■ **What the exercise asks**: With the material below, print exactly the lines between the line holding "right eye: (387, 97)" and the line holding "right knee: (101, 218)", inclusive. Add nothing else.
[Entries supplied — start]
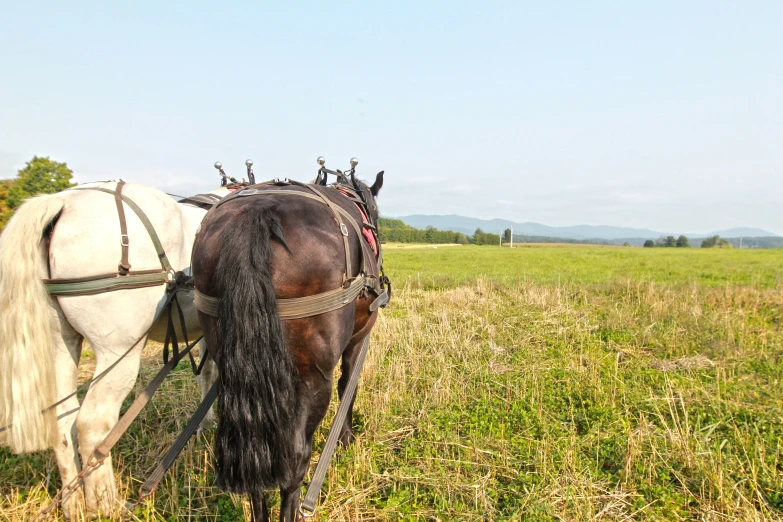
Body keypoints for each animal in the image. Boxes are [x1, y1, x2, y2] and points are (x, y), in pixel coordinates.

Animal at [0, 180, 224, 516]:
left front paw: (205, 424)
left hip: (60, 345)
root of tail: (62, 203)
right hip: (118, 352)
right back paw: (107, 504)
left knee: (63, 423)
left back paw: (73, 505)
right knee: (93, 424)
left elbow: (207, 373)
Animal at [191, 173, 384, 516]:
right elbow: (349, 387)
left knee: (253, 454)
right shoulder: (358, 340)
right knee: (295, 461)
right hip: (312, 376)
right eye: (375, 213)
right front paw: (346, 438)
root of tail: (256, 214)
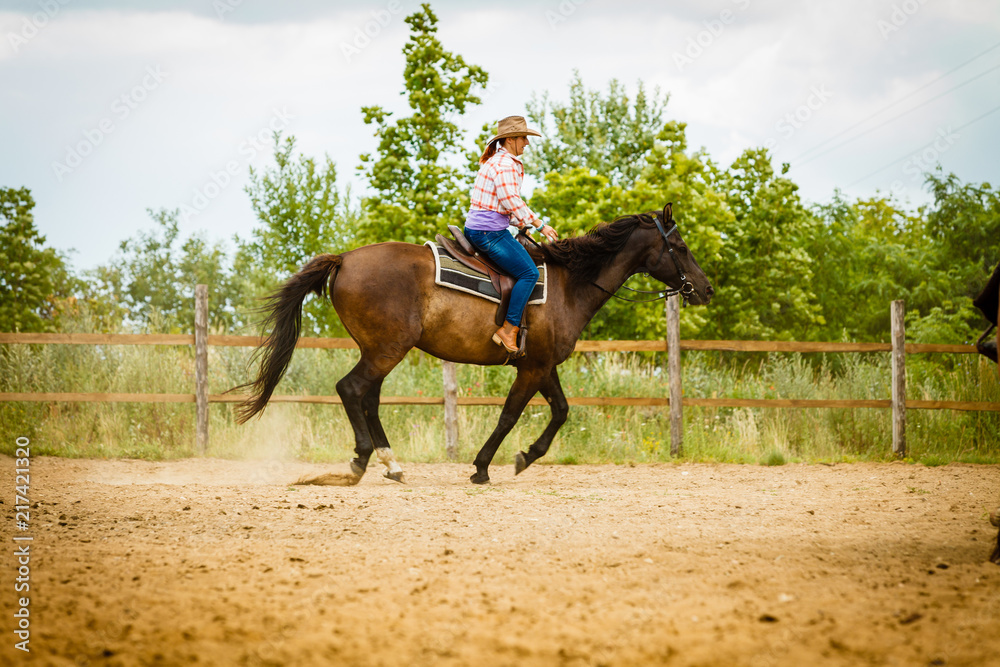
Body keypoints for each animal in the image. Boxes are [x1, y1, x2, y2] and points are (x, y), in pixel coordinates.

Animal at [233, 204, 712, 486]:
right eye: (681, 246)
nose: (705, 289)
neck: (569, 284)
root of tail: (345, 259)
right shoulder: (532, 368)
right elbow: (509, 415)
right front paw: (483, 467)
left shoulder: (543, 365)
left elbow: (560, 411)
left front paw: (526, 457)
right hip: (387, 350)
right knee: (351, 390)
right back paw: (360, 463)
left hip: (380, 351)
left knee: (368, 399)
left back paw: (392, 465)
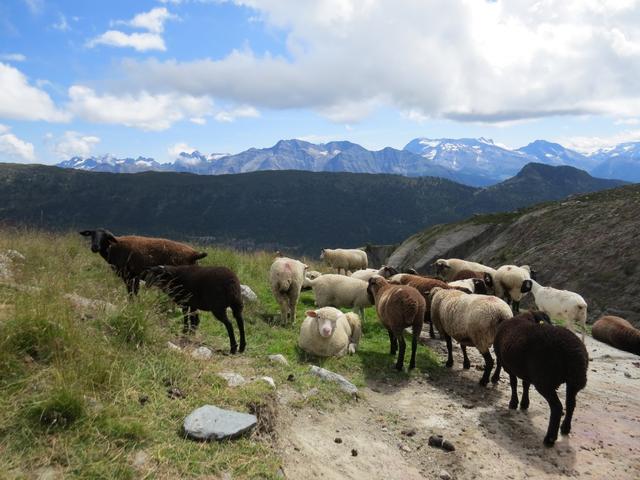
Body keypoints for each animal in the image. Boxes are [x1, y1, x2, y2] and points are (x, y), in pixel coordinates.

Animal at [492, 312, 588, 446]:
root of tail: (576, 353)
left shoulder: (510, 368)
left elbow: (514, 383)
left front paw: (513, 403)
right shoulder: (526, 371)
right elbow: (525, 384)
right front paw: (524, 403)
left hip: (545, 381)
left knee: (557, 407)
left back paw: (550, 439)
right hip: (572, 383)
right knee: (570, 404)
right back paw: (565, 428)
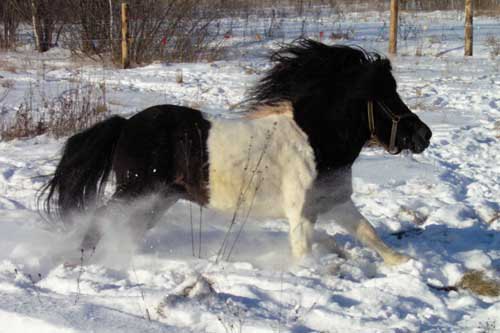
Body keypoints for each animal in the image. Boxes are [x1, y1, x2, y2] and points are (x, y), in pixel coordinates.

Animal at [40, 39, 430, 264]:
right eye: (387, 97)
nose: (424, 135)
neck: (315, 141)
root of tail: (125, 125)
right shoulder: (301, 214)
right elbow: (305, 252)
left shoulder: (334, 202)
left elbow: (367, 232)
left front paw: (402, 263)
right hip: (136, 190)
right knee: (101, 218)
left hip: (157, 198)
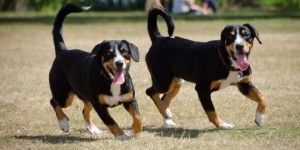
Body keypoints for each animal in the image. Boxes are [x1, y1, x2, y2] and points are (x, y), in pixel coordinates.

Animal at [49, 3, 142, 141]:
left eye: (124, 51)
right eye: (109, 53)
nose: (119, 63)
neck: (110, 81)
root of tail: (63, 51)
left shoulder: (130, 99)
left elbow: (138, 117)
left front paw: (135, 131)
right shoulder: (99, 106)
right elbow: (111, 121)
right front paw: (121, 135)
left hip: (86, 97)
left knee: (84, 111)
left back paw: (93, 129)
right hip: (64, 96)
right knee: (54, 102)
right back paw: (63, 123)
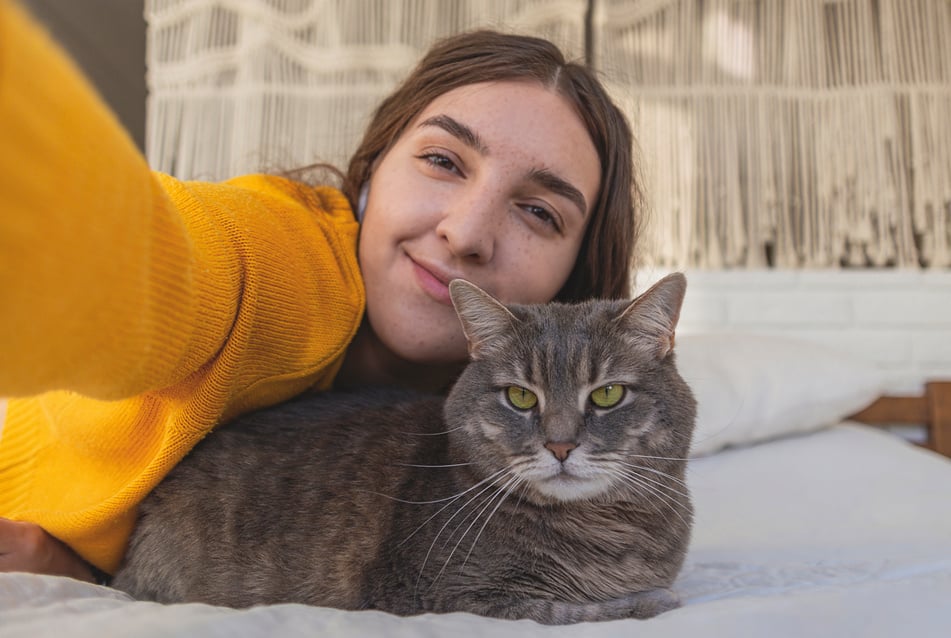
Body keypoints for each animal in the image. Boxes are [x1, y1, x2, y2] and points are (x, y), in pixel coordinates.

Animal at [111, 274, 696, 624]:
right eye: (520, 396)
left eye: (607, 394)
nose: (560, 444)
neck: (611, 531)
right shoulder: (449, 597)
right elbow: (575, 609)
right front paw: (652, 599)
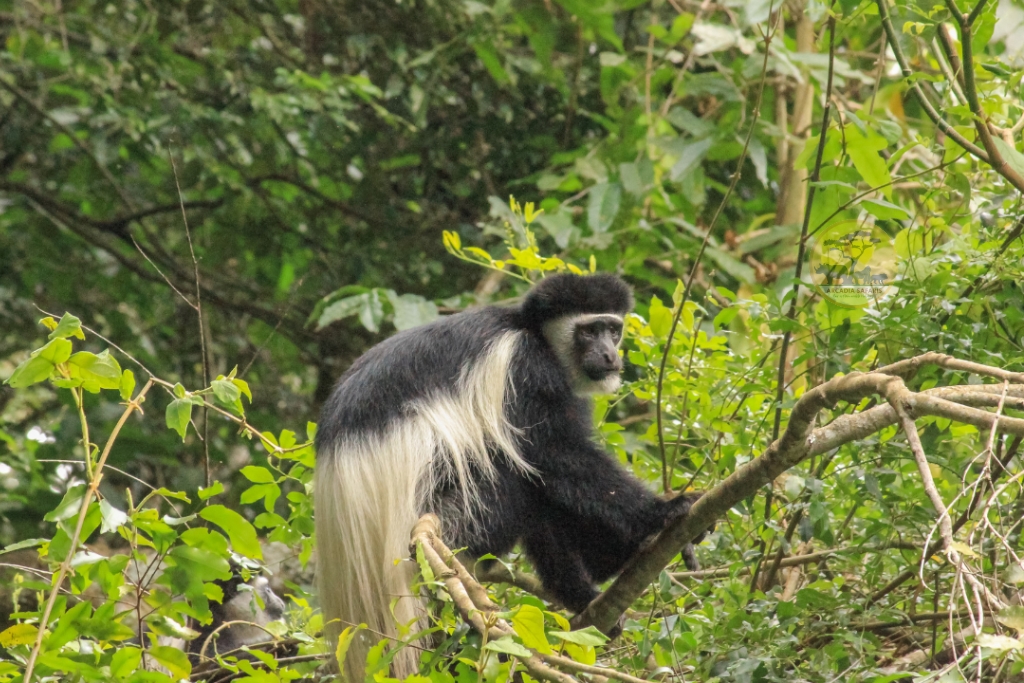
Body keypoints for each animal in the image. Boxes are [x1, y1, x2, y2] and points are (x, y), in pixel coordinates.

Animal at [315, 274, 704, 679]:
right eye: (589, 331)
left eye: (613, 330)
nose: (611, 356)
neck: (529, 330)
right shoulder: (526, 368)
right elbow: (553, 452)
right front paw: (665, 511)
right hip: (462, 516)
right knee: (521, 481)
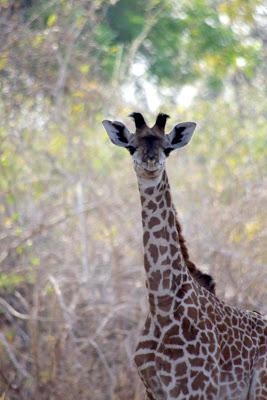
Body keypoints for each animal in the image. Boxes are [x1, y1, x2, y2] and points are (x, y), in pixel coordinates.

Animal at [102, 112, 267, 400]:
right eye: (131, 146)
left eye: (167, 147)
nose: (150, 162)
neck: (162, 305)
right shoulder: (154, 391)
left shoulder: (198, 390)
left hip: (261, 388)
[Entries supplied — finish]
[Entries supplied — start]
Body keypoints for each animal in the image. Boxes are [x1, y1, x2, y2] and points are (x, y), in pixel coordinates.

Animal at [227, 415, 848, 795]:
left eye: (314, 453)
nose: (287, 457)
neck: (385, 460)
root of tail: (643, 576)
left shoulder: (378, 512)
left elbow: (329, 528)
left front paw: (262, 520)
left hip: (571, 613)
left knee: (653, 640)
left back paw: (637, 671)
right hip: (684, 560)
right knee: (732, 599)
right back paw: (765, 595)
[Entries supplied — finish]
[Entries supplied — start]
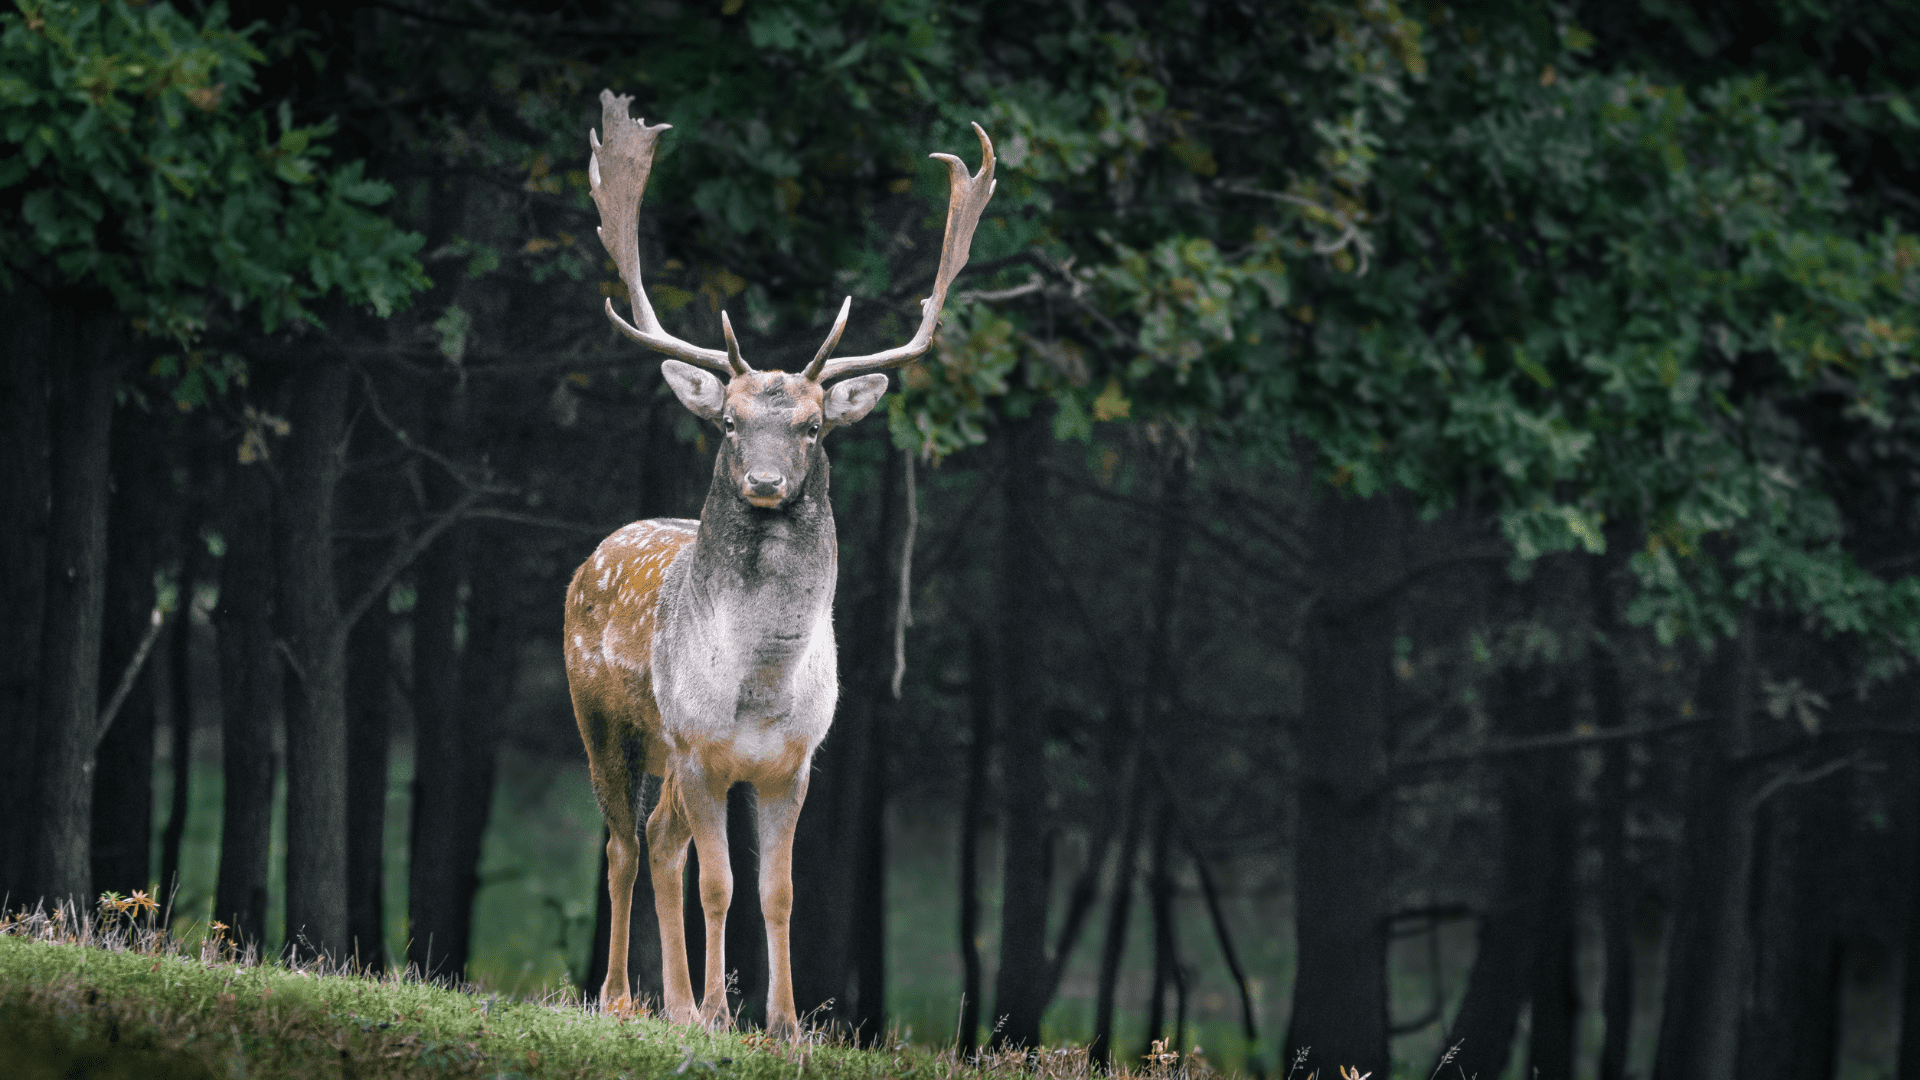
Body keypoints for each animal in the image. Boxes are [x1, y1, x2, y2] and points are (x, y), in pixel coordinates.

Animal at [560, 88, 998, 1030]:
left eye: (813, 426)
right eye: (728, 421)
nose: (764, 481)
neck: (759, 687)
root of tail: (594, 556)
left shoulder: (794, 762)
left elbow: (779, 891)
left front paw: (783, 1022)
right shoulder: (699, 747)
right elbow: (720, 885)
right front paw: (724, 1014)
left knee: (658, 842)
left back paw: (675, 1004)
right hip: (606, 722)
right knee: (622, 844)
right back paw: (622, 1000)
[Entries supplied — finish]
■ **Result below**:
right eye: (387, 97)
nose: (424, 135)
neck: (315, 141)
root of tail: (125, 125)
right shoulder: (301, 214)
right elbow: (305, 252)
left shoulder: (334, 202)
left elbow: (367, 232)
left front paw: (402, 263)
right hip: (136, 190)
right knee: (101, 218)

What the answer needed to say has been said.